- REQUIRED WORK:
1. Please copy everything in the witchcraft passage from "The Meaning of Witchcraft" down to "then cultural elites.", swapping "rural" for "country".
2. According to the witchcraft passage, in what year did the Bideford witch trial take place?

The Meaning of Witchcraft

Around two decades ago I moved from Brighton on the south coast of England to rural North Devon. I recall searching online in an effort to learn about the place where I’d decided to raise my family and put down roots. Through this research I discovered the tale of the ‘Bideford witches’. Their story, the tale of the last people of England to be executed for the crime of witchcraft, haunted me. The trial of 1682, in common with many others, was the result of a perfect storm of factors and, like most witch trials of the early modern period, was far from a rural mob lynching. Rather, the Bideford witch trial unfolds at a time when our modern society is beginning to take shape, one in which both the inception and execution of the witch-hunt are led by the then cultural elites.

- EXTRACTED MATERIAL:

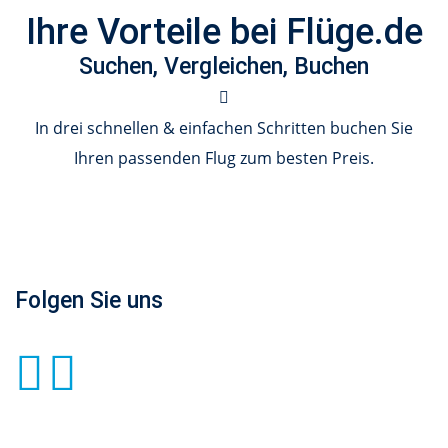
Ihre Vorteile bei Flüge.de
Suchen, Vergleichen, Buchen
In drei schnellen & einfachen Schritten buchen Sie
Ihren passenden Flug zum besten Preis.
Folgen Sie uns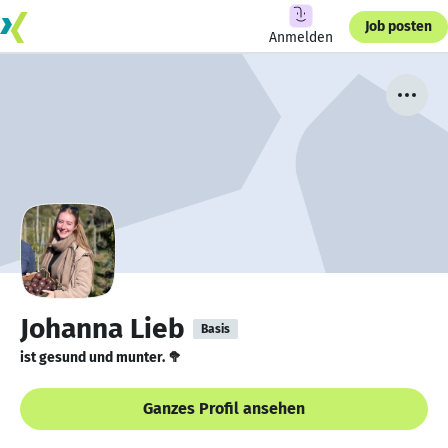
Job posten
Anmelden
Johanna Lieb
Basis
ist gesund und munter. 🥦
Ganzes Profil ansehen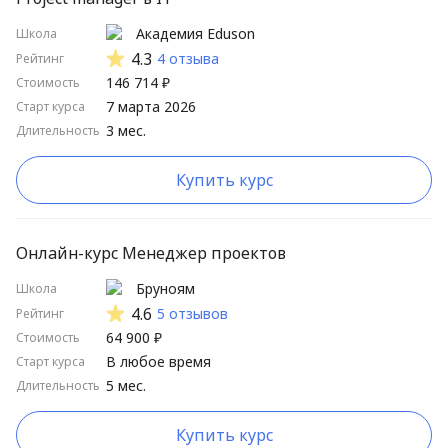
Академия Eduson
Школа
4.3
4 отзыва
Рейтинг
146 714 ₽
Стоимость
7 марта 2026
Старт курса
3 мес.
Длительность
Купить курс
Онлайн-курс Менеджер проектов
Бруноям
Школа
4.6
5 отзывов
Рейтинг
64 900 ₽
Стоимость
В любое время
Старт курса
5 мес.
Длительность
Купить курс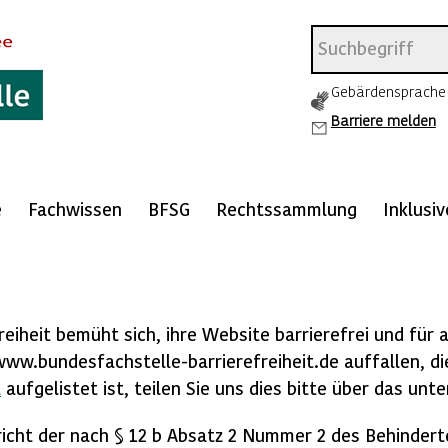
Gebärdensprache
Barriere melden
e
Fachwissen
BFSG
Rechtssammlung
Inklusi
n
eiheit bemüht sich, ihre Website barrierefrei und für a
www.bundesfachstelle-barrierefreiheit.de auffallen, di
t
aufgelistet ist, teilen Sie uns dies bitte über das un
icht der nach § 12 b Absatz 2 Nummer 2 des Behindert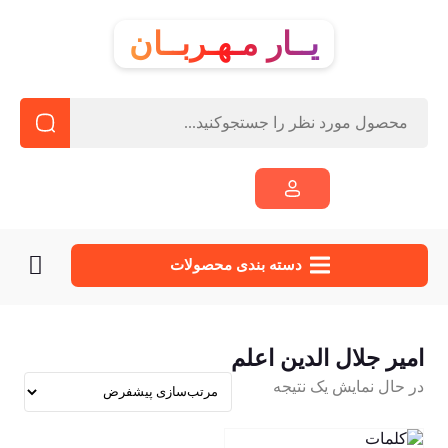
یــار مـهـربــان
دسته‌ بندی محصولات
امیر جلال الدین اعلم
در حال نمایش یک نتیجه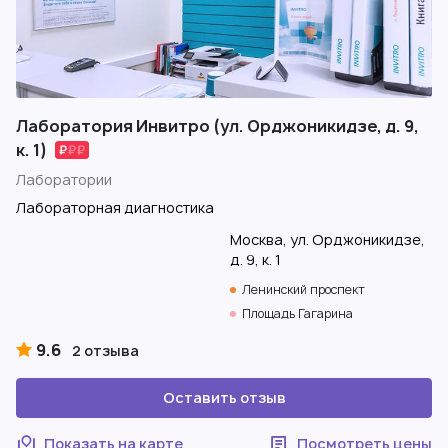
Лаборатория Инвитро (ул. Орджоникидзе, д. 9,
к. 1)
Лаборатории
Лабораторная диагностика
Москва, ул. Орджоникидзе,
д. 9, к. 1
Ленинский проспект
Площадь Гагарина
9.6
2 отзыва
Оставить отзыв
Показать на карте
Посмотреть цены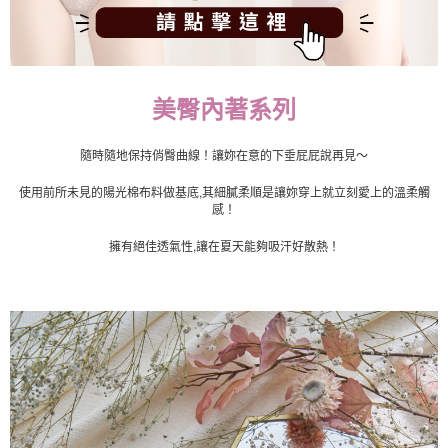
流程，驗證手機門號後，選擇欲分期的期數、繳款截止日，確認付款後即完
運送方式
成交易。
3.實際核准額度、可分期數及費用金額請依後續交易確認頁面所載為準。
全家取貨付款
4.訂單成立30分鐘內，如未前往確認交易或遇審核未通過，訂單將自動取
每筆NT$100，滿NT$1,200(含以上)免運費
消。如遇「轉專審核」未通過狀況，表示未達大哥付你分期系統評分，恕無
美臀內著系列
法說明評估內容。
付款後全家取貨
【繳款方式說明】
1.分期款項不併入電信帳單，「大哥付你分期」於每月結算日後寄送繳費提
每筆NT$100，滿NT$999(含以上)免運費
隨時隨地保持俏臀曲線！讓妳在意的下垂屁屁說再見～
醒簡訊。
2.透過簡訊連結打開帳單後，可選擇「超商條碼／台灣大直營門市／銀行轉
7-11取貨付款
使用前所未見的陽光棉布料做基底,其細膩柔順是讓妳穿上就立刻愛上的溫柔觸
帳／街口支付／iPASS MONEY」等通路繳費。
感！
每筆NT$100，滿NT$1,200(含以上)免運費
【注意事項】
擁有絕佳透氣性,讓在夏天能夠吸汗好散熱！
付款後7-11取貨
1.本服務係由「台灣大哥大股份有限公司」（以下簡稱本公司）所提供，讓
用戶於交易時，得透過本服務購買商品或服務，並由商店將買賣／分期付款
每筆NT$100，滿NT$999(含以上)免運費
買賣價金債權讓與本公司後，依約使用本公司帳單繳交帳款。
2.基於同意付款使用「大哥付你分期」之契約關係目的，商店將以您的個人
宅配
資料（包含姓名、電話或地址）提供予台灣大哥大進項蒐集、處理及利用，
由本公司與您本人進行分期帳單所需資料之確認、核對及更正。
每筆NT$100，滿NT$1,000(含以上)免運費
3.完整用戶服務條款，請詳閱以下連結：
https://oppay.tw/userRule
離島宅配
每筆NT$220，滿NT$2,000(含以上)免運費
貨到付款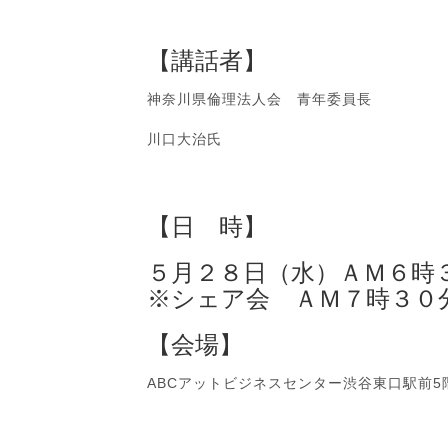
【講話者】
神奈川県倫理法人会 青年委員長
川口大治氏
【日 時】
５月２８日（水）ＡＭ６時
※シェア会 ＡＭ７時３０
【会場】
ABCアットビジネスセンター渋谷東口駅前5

- RESPONSES PER TASK:
1.
The Meaning of Witchcraft

Around two decades ago I moved from Brighton on the south coast of England to country North Devon. I recall searching online in an effort to learn about the place where I’d decided to raise my family and put down roots. Through this research I discovered the tale of the ‘Bideford witches’. Their story, the tale of the last people of England to be executed for the crime of witchcraft, haunted me. The trial of 1682, in common with many others, was the result of a perfect storm of factors and, like most witch trials of the early modern period, was far from a country mob lynching. Rather, the Bideford witch trial unfolds at a time when our modern society is beginning to take shape, one in which both the inception and execution of the witch-hunt are led by the then cultural elites.

2. 1682